Задания
1: Перечислите все, что, согласно отрывку о буддизме в Японии, буддизм в общем и целом принес в Японию.
2: Какие века охватывает период Хэйан, согласно отрывку о буддизме в Японии?
3: Измените отрывок о буддизме в Японии: перепишите все от слов «При всех, надо» вплоть до слов «мимо не можем.», заменив «синтоистский» на «буддийский».

Отрывок
++++++
При всех, надо признать, относительно немногочисленных сексуальных отклонениях от общепринятой нормы пришедший в Японию буддизм в общем и целом принес строгость нравов, высокую культуру, зрелую китайскую литературу, утонченное восприятие окружающего мира, что в Стране корня солнца умножилось на синтоистский культ природы и особое отношение к любовной теме. Все это, конечно, стало продуктом потребления в первую очередь наиболее привилегированного сословия — киото-ской аристократии кугэ и высшего слоя воинов-самураев. О любовных сочинениях, созданных в период Хэйан (с конца VIII до конца XIII века), написано немало, в том числе и на русском языке. Памятуя, что наша тема — прежде всего сексуальная традиция, а не романтическая любовная лирика, мы коснемся этого периода лишь вскользь, но и полностью пройти мимо не можем.
++++++
Перечень записей
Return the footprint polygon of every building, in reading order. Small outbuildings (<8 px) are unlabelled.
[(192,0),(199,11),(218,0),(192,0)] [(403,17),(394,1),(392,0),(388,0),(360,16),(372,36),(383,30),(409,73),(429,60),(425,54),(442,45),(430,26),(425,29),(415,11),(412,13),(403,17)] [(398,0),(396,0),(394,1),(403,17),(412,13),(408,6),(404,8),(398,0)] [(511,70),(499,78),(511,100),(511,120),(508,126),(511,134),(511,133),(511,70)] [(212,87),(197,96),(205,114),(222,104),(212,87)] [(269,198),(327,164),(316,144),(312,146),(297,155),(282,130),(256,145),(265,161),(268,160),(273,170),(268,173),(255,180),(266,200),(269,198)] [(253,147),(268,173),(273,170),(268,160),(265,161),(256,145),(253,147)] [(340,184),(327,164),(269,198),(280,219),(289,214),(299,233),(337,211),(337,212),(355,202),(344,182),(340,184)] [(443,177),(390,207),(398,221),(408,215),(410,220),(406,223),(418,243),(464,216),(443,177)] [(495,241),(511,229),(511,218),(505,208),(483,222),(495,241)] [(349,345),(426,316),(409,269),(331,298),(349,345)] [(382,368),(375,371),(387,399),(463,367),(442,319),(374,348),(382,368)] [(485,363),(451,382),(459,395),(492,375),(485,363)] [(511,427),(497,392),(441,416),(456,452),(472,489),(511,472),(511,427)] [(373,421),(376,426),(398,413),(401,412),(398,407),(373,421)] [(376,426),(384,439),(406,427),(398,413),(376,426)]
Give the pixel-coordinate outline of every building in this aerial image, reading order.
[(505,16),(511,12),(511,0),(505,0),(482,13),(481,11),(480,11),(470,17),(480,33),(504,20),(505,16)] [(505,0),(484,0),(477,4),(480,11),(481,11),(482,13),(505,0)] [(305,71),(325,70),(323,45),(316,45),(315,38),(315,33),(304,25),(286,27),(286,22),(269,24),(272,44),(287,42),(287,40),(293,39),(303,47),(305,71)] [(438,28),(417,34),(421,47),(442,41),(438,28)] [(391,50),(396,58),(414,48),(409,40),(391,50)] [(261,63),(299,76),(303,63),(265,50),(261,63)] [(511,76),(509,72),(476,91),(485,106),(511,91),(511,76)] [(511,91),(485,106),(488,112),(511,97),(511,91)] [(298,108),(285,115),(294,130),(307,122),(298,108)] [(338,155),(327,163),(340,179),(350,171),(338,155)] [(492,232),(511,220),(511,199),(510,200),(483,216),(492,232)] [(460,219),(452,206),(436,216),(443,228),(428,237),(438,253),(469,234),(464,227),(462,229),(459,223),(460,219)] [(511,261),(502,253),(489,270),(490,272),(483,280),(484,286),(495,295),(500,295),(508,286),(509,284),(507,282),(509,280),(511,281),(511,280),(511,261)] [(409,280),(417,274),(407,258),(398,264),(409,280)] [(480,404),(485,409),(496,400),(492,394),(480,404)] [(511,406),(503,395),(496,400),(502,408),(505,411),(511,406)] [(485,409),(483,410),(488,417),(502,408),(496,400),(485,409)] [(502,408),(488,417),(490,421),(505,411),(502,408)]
++++++
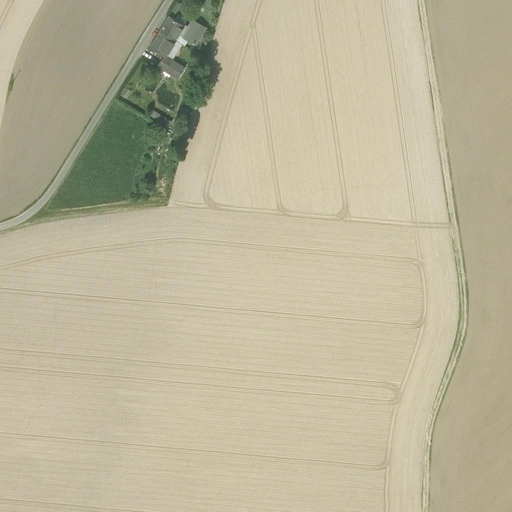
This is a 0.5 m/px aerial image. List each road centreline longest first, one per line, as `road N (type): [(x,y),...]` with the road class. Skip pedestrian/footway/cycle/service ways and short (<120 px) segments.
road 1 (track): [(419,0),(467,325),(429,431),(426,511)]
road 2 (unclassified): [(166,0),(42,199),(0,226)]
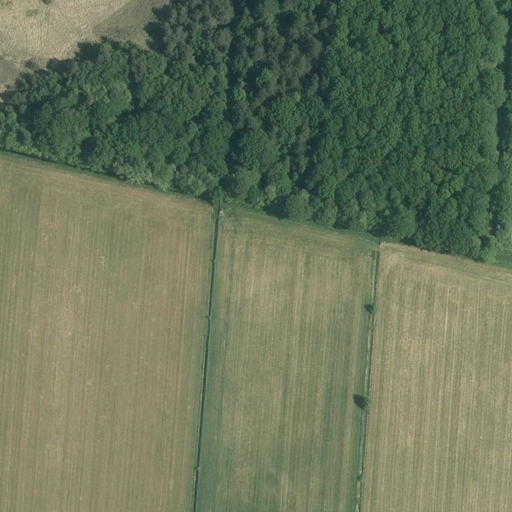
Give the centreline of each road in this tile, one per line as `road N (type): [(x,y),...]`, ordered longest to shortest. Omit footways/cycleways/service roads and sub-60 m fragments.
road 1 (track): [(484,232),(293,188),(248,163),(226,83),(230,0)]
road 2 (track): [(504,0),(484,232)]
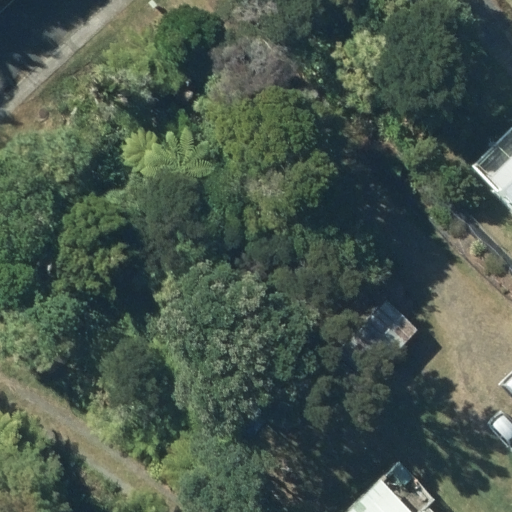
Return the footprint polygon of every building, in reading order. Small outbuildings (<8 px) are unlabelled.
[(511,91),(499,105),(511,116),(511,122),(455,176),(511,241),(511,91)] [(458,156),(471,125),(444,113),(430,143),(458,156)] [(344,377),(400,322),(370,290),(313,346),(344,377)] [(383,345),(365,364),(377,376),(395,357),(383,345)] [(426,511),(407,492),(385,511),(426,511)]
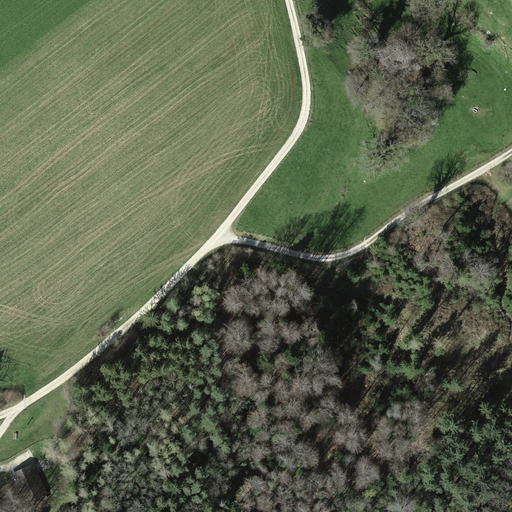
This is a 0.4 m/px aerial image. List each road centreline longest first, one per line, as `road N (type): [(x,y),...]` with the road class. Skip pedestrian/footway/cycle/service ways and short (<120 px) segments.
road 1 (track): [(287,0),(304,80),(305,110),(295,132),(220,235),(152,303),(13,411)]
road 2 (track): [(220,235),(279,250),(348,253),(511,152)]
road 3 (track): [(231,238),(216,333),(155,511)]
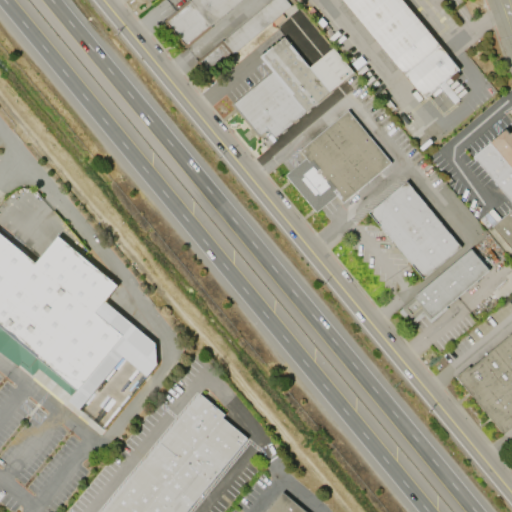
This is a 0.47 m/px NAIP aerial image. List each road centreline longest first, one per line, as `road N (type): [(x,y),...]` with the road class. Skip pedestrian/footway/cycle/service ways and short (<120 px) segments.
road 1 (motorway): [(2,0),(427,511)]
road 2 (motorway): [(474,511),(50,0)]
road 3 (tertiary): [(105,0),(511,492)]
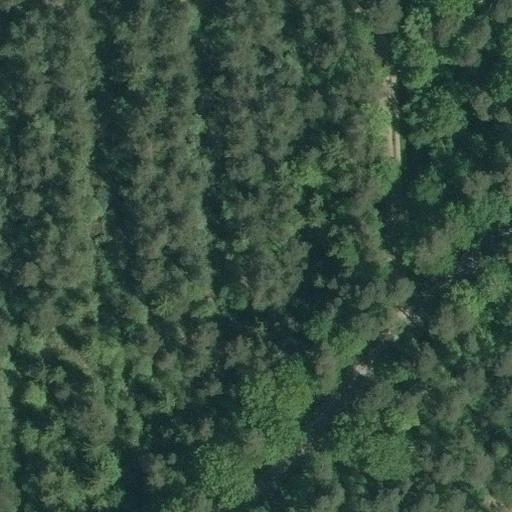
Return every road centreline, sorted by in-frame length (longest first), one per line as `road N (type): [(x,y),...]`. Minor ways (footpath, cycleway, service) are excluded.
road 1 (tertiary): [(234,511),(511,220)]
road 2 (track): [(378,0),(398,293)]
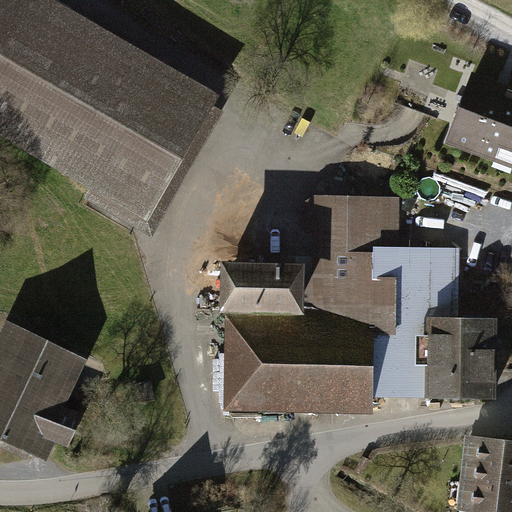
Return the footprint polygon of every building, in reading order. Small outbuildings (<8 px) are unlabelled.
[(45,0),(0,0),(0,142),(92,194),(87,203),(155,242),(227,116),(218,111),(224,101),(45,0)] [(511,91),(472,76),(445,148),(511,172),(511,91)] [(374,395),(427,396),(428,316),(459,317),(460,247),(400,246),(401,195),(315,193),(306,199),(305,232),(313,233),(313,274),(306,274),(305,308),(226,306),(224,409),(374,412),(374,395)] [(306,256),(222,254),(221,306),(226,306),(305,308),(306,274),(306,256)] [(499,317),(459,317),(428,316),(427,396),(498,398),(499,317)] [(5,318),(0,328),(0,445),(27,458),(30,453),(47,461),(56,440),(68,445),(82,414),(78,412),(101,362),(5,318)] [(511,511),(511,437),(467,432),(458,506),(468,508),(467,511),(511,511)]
++++++
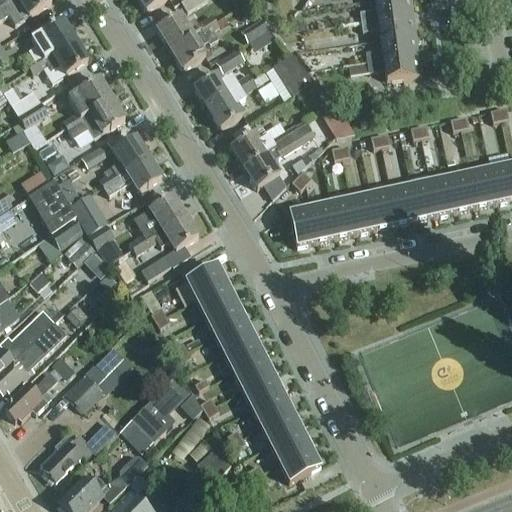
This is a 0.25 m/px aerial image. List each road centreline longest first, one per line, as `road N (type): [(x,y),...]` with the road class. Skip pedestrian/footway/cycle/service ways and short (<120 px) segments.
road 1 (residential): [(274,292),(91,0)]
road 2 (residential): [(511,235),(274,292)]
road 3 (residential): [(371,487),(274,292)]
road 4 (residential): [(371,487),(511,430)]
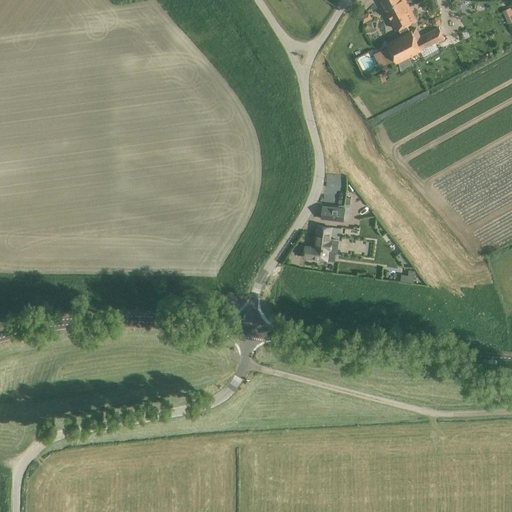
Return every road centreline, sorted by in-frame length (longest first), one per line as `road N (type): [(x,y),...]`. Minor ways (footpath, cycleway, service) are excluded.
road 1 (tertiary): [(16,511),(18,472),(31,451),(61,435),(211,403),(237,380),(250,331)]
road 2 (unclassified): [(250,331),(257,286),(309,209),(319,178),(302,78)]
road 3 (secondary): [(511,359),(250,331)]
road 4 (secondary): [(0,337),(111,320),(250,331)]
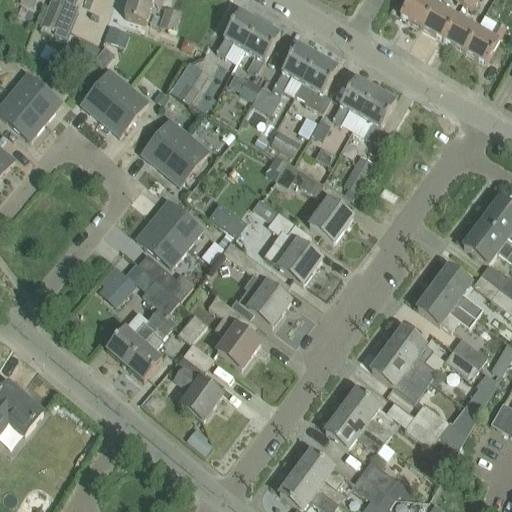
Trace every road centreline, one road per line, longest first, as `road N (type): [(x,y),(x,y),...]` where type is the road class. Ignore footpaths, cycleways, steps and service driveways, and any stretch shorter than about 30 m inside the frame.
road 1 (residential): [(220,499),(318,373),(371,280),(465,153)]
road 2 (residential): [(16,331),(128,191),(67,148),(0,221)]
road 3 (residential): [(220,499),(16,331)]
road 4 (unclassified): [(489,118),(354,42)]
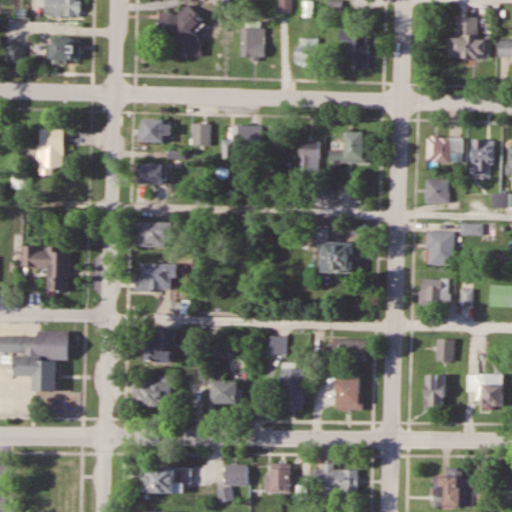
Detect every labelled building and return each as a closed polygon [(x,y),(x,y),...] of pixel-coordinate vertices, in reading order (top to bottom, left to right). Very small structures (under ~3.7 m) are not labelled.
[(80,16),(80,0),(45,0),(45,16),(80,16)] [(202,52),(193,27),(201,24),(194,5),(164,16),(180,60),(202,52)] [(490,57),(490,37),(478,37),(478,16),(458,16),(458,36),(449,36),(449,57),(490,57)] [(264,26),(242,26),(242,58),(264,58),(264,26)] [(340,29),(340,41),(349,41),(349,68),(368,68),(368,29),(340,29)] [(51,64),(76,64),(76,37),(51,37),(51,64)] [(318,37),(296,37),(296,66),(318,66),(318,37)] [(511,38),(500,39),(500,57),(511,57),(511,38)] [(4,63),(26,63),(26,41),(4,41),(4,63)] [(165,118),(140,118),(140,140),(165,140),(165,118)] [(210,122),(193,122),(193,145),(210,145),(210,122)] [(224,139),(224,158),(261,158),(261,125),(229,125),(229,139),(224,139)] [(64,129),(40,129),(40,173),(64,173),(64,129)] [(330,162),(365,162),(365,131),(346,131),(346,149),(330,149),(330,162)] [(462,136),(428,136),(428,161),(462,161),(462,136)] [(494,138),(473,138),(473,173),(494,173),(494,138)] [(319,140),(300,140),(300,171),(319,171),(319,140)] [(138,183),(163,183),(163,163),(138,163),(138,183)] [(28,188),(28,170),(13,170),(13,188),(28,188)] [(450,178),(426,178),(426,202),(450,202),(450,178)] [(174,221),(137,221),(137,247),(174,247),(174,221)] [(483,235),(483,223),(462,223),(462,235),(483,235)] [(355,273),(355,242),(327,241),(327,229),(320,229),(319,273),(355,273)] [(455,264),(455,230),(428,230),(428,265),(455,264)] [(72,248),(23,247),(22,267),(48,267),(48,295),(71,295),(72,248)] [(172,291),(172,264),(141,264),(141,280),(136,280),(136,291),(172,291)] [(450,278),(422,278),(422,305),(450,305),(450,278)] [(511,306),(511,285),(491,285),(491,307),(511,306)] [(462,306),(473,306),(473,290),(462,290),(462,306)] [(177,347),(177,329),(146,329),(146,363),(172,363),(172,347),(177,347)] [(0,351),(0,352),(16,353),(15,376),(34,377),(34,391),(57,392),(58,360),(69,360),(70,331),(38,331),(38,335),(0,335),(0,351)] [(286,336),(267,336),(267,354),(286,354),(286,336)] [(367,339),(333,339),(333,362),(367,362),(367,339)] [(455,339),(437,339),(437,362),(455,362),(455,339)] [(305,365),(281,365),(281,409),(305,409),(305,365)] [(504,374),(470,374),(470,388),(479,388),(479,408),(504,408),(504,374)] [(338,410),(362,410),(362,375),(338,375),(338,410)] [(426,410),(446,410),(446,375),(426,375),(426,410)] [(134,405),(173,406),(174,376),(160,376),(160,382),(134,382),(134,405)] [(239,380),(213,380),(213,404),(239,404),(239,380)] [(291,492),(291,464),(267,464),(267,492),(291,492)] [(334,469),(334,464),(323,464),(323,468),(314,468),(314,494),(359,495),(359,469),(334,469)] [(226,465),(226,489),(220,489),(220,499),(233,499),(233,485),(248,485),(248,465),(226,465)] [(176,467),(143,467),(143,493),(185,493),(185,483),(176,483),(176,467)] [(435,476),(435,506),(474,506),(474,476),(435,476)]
++++++
Ответы
1: Строгость нравов, высокую культуру, зрелую китайскую литературу, утонченное восприятие окружающего мира.

2: С конца VIII до конца XIII века.

3:
При всех, надо признать, относительно немногочисленных сексуальных отклонениях от общепринятой нормы пришедший в Японию буддизм в общем и целом принес строгость нравов, высокую культуру, зрелую китайскую литературу, утонченное восприятие окружающего мира, что в Стране корня солнца умножилось на буддийский культ природы и особое отношение к любовной теме. Все это, конечно, стало продуктом потребления в первую очередь наиболее привилегированного сословия — киото-ской аристократии кугэ и высшего слоя воинов-самураев. О любовных сочинениях, созданных в период Хэйан (с конца VIII до конца XIII века), написано немало, в том числе и на русском языке. Памятуя, что наша тема — прежде всего сексуальная традиция, а не романтическая любовная лирика, мы коснемся этого периода лишь вскользь, но и полностью пройти мимо не можем.